Igualmente vibrante foi o discurso de Cláudia Antunes, falando em nome da JCP e recordando factos terríveis: «É do domínio público que cerca de 190 mil mulheres por ano abortam em Portugal e 30% dos abortos clandestinos têm como vítimas raparigas com menos de 15 anos, levando a que o aborto seja a principal causa de morte materna entre adolescentes». Mas os números brutais não ficam por aqui, pois «11 mil mulheres por ano recorrem aos hospitais, após complicações de aborto realizado em más condições, não esquecendo ainda as 89 mulheres que se sabe terem perdido a vida entre 1984 e 1993 após a prática de aborto clandestino». A JCP, «indo ao encontro daquilo que é o sentimento da esmagadora maioria da juventude, fará campanha pelo Sim de forma activa e participada», concluiu Cláudia Antunes, no meio das aplausos do público.

 

Intervenção de Carlos Carvalhas

O secretário-geral do PCP, Carlos Carvalhas, encerrou as intervenções do comício num discurso igualmente vibrante, onde desmascarou, sem tergiversações, a hipocrisia dos argumentos que se opõem à despenalização. Apresentamos alguns extractos da sua intervenção, entusiasticamente aplaudida pela assistência que enchia o grande salão dos Penicheiros.

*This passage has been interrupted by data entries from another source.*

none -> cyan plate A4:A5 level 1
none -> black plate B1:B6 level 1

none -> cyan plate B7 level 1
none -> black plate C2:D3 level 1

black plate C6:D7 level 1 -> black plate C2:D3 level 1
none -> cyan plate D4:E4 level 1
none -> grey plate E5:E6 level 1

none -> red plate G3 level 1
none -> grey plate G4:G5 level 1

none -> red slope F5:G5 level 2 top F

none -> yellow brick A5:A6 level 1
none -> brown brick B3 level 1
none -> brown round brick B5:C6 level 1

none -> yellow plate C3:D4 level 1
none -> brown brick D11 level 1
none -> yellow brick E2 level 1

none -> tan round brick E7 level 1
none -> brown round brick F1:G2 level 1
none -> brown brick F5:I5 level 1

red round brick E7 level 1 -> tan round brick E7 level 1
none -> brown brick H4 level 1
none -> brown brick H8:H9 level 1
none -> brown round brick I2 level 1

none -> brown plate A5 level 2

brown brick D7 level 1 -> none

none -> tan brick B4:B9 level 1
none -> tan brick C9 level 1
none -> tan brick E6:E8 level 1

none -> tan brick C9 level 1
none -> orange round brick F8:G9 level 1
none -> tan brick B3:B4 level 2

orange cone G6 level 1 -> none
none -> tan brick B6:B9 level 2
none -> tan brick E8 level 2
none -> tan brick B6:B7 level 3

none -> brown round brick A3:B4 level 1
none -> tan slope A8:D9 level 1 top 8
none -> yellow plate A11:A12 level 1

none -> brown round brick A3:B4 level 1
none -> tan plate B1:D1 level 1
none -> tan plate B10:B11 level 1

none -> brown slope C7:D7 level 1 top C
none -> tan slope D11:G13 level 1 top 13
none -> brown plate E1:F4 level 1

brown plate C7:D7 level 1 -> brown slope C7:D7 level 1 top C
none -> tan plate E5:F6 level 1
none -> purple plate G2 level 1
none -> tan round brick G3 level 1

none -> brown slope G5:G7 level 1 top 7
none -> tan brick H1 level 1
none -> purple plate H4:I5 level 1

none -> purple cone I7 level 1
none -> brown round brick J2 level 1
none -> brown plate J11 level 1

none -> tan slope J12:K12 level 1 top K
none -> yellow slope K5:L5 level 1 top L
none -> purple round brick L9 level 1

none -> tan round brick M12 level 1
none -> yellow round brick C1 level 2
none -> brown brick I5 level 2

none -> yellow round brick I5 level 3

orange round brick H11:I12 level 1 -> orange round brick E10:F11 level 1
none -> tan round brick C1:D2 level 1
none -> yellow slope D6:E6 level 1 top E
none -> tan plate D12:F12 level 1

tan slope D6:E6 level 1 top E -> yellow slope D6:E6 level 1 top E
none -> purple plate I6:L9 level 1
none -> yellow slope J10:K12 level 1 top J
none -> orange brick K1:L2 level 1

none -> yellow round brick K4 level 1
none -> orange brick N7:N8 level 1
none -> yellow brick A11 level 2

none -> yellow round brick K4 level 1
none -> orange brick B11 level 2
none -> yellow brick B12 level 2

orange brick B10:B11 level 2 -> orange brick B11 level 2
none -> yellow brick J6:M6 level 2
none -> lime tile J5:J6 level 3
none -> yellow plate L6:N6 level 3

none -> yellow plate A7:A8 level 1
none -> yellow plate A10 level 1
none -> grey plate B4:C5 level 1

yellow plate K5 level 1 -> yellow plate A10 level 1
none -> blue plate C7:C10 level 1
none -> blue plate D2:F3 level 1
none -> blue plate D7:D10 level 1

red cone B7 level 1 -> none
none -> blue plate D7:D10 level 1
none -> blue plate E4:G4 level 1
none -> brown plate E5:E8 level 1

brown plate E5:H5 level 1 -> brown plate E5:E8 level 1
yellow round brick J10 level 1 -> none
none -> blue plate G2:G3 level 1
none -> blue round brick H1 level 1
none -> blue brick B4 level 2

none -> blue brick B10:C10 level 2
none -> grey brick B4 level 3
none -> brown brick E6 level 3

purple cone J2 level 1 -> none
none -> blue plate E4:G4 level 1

«(...) O que se discute e vota neste referendo é se queremos ou não acabar com a actual pena de prisão até três anos para as mulheres que recorram ao aborto, isto é, que passe a ser possível, por decisão responsável da mulher, realizar o aborto até às 10 semanas em condições de assistência médica, em estabelecimento de saúde legalmente autorizado (...)

«Foi por iniciativa do PCP que em 1984 foram aprovadas leis sobre o planeamento familiar, educação sexual e protecção da maternidade, que precisam de ser melhoradas e sobretudo melhor cumpridas e respeitadas.

«Entre 1984 e 1996 - em 12 anos - não se discutiu nenhuma lei da despenalização, continuaram os abortos clandestinos e isso não deu origem a nenhuma actividade ou indignação por parte das pessoas e movimentos que agora fazem a campanha pelo Não. Só acordam para a defesa do "direito à vida" quando surgem projectos para despenalizar. Tirando essas alturas, não se incomodam nem com o aborto, nem com a vida dos fetos e das mulheres desde que o aborto continue clandestino.

«O Não no referendo tem como consequência o acordo com a manutenção das penas de prisão, com a continuação do aborto clandestino e com o negócio que alimenta.

«Mas os que se dizem defensores da vida não se mostram muito preocupados com os baixos salários e reformas, não se preocupam com o facto de as mulheres constituírem 57% dos desempregados há mais de um ano, 64,5% dos jovens com curso médio e superior à procura de emprego.

«Dizem ser pelo direito à vida mas não se preocupam com o facto de as candidatas a emprego serem sujeitas a perguntas sobre o seu estado civil, se pensam ter filhos, etc., etc.. Não se preocupam com as trabalhadoras que, por serem mães, são discriminadas no salário e nos prémios de produtividade, não se preocupam com a grave carência em infra-estruturas de apoio à família, com a degradação do poder de compra e da qualidade de vida, com a flexibilização dos horários de trabalho, a falta de transportes rápidos e a desregulamentação das relações laborais. Basta de hipocrisia! (...)».